- Prompt
Copy every line of the records below without changing anything.

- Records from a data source
-------

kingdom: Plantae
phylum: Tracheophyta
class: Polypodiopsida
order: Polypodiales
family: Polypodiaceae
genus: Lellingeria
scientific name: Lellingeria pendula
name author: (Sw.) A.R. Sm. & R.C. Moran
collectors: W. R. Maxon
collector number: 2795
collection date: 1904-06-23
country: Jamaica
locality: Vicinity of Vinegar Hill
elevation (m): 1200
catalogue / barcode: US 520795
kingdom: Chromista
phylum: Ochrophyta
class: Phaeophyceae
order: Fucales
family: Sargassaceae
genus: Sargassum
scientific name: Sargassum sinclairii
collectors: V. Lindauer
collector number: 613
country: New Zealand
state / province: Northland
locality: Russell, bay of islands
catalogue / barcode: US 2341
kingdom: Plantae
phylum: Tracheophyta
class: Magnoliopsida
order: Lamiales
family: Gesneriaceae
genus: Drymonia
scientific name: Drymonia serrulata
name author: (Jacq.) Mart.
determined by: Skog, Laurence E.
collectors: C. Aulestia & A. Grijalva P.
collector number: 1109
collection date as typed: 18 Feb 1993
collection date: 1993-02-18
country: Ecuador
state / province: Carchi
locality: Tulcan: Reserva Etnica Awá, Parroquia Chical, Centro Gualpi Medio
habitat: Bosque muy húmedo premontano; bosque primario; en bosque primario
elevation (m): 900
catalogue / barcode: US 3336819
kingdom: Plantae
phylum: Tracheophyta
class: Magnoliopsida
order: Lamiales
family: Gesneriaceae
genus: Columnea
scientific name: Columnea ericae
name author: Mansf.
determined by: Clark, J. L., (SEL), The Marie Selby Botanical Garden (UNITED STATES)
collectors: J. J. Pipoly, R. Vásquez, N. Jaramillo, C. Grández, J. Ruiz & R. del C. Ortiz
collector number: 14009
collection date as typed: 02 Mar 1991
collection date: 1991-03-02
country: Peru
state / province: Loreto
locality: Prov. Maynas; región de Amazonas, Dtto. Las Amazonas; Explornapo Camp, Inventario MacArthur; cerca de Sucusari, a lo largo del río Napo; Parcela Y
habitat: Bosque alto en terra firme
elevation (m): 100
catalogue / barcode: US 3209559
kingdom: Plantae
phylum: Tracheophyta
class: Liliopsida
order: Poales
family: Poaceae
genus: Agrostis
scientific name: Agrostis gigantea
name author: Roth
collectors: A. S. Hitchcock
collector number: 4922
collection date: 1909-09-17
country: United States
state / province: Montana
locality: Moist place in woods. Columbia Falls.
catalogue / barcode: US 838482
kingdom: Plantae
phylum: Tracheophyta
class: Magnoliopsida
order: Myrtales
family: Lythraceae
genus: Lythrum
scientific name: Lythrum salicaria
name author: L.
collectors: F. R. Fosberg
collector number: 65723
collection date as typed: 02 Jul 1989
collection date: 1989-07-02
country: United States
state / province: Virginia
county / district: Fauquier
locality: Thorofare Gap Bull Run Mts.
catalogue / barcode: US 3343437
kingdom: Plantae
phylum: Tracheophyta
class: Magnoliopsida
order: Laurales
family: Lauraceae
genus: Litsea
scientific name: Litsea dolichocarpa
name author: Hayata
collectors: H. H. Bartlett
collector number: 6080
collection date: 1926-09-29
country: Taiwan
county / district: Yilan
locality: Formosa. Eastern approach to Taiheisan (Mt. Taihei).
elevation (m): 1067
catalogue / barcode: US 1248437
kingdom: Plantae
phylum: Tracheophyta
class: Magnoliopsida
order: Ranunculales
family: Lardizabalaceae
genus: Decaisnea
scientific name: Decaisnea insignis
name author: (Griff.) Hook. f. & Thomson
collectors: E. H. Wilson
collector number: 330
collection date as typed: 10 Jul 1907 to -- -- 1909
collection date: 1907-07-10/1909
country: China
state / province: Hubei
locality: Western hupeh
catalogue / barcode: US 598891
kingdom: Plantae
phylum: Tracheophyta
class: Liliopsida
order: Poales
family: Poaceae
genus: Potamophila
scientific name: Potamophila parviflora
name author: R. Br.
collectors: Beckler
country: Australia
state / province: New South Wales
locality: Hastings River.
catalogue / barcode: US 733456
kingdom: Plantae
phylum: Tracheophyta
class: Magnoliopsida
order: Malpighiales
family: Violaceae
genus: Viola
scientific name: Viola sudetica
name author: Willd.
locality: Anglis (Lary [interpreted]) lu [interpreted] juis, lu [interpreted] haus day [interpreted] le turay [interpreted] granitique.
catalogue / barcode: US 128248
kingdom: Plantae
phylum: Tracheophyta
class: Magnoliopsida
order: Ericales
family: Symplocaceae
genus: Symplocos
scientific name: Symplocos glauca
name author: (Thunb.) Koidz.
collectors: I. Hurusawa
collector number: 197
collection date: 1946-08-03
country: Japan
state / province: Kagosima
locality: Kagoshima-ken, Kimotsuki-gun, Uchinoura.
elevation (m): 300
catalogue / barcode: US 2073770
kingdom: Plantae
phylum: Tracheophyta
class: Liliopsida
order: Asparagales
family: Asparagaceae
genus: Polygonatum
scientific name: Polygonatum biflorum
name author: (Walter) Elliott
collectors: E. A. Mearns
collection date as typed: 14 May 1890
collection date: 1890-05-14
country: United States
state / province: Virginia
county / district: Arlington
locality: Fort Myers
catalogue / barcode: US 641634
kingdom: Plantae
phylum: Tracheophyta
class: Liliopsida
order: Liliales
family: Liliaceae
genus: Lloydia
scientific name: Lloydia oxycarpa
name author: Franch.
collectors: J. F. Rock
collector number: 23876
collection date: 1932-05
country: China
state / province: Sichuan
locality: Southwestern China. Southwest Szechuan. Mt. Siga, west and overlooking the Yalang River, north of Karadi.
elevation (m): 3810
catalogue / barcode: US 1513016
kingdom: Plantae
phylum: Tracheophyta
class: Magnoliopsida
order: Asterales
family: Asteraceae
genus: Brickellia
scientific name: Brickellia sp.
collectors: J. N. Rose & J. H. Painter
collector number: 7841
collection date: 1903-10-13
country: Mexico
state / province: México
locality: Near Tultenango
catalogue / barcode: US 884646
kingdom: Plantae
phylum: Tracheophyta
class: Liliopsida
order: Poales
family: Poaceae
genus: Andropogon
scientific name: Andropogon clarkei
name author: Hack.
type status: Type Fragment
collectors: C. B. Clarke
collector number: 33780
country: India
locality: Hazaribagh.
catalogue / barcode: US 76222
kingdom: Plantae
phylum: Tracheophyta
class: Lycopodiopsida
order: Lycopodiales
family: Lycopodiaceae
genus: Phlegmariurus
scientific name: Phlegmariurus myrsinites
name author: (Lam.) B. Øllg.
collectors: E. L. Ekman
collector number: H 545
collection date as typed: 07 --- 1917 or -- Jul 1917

-------

- Answer below
kingdom: Plantae
phylum: Tracheophyta
class: Polypodiopsida
order: Polypodiales
family: Polypodiaceae
genus: Lellingeria
scientific name: Lellingeria pendula
name author: (Sw.) A.R. Sm. & R.C. Moran
collectors: W. R. Maxon
collector number: 2795
collection date: 1904-06-23
country: Jamaica
locality: Vicinity of Vinegar Hill
elevation (m): 1200
catalogue / barcode: US 520795
kingdom: Chromista
phylum: Ochrophyta
class: Phaeophyceae
order: Fucales
family: Sargassaceae
genus: Sargassum
scientific name: Sargassum sinclairii
collectors: V. Lindauer
collector number: 613
country: New Zealand
state / province: Northland
locality: Russell, bay of islands
catalogue / barcode: US 2341
kingdom: Plantae
phylum: Tracheophyta
class: Magnoliopsida
order: Lamiales
family: Gesneriaceae
genus: Drymonia
scientific name: Drymonia serrulata
name author: (Jacq.) Mart.
determined by: Skog, Laurence E.
collectors: C. Aulestia & A. Grijalva P.
collector number: 1109
collection date as typed: 18 Feb 1993
collection date: 1993-02-18
country: Ecuador
state / province: Carchi
locality: Tulcan: Reserva Etnica Awá, Parroquia Chical, Centro Gualpi Medio
habitat: Bosque muy húmedo premontano; bosque primario; en bosque primario
elevation (m): 900
catalogue / barcode: US 3336819
kingdom: Plantae
phylum: Tracheophyta
class: Magnoliopsida
order: Lamiales
family: Gesneriaceae
genus: Columnea
scientific name: Columnea ericae
name author: Mansf.
determined by: Clark, J. L., (SEL), The Marie Selby Botanical Garden (UNITED STATES)
collectors: J. J. Pipoly, R. Vásquez, N. Jaramillo, C. Grández, J. Ruiz & R. del C. Ortiz
collector number: 14009
collection date as typed: 02 Mar 1991
collection date: 1991-03-02
country: Peru
state / province: Loreto
locality: Prov. Maynas; región de Amazonas, Dtto. Las Amazonas; Explornapo Camp, Inventario MacArthur; cerca de Sucusari, a lo largo del río Napo; Parcela Y
habitat: Bosque alto en terra firme
elevation (m): 100
catalogue / barcode: US 3209559
kingdom: Plantae
phylum: Tracheophyta
class: Liliopsida
order: Poales
family: Poaceae
genus: Agrostis
scientific name: Agrostis gigantea
name author: Roth
collectors: A. S. Hitchcock
collector number: 4922
collection date: 1909-09-17
country: United States
state / province: Montana
locality: Moist place in woods. Columbia Falls.
catalogue / barcode: US 838482
kingdom: Plantae
phylum: Tracheophyta
class: Magnoliopsida
order: Myrtales
family: Lythraceae
genus: Lythrum
scientific name: Lythrum salicaria
name author: L.
collectors: F. R. Fosberg
collector number: 65723
collection date as typed: 02 Jul 1989
collection date: 1989-07-02
country: United States
state / province: Virginia
county / district: Fauquier
locality: Thorofare Gap Bull Run Mts.
catalogue / barcode: US 3343437
kingdom: Plantae
phylum: Tracheophyta
class: Magnoliopsida
order: Laurales
family: Lauraceae
genus: Litsea
scientific name: Litsea dolichocarpa
name author: Hayata
collectors: H. H. Bartlett
collector number: 6080
collection date: 1926-09-29
country: Taiwan
county / district: Yilan
locality: Formosa. Eastern approach to Taiheisan (Mt. Taihei).
elevation (m): 1067
catalogue / barcode: US 1248437
kingdom: Plantae
phylum: Tracheophyta
class: Magnoliopsida
order: Ranunculales
family: Lardizabalaceae
genus: Decaisnea
scientific name: Decaisnea insignis
name author: (Griff.) Hook. f. & Thomson
collectors: E. H. Wilson
collector number: 330
collection date as typed: 10 Jul 1907 to -- -- 1909
collection date: 1907-07-10/1909
country: China
state / province: Hubei
locality: Western hupeh
catalogue / barcode: US 598891
kingdom: Plantae
phylum: Tracheophyta
class: Liliopsida
order: Poales
family: Poaceae
genus: Potamophila
scientific name: Potamophila parviflora
name author: R. Br.
collectors: Beckler
country: Australia
state / province: New South Wales
locality: Hastings River.
catalogue / barcode: US 733456
kingdom: Plantae
phylum: Tracheophyta
class: Magnoliopsida
order: Malpighiales
family: Violaceae
genus: Viola
scientific name: Viola sudetica
name author: Willd.
locality: Anglis (Lary [interpreted]) lu [interpreted] juis, lu [interpreted] haus day [interpreted] le turay [interpreted] granitique.
catalogue / barcode: US 128248
kingdom: Plantae
phylum: Tracheophyta
class: Magnoliopsida
order: Ericales
family: Symplocaceae
genus: Symplocos
scientific name: Symplocos glauca
name author: (Thunb.) Koidz.
collectors: I. Hurusawa
collector number: 197
collection date: 1946-08-03
country: Japan
state / province: Kagosima
locality: Kagoshima-ken, Kimotsuki-gun, Uchinoura.
elevation (m): 300
catalogue / barcode: US 2073770
kingdom: Plantae
phylum: Tracheophyta
class: Liliopsida
order: Asparagales
family: Asparagaceae
genus: Polygonatum
scientific name: Polygonatum biflorum
name author: (Walter) Elliott
collectors: E. A. Mearns
collection date as typed: 14 May 1890
collection date: 1890-05-14
country: United States
state / province: Virginia
county / district: Arlington
locality: Fort Myers
catalogue / barcode: US 641634
kingdom: Plantae
phylum: Tracheophyta
class: Liliopsida
order: Liliales
family: Liliaceae
genus: Lloydia
scientific name: Lloydia oxycarpa
name author: Franch.
collectors: J. F. Rock
collector number: 23876
collection date: 1932-05
country: China
state / province: Sichuan
locality: Southwestern China. Southwest Szechuan. Mt. Siga, west and overlooking the Yalang River, north of Karadi.
elevation (m): 3810
catalogue / barcode: US 1513016
kingdom: Plantae
phylum: Tracheophyta
class: Magnoliopsida
order: Asterales
family: Asteraceae
genus: Brickellia
scientific name: Brickellia sp.
collectors: J. N. Rose & J. H. Painter
collector number: 7841
collection date: 1903-10-13
country: Mexico
state / province: México
locality: Near Tultenango
catalogue / barcode: US 884646
kingdom: Plantae
phylum: Tracheophyta
class: Liliopsida
order: Poales
family: Poaceae
genus: Andropogon
scientific name: Andropogon clarkei
name author: Hack.
type status: Type Fragment
collectors: C. B. Clarke
collector number: 33780
country: India
locality: Hazaribagh.
catalogue / barcode: US 76222
kingdom: Plantae
phylum: Tracheophyta
class: Lycopodiopsida
order: Lycopodiales
family: Lycopodiaceae
genus: Phlegmariurus
scientific name: Phlegmariurus myrsinites
name author: (Lam.) B. Øllg.
collectors: E. L. Ekman
collector number: H 545
collection date as typed: 07 --- 1917 or -- Jul 1917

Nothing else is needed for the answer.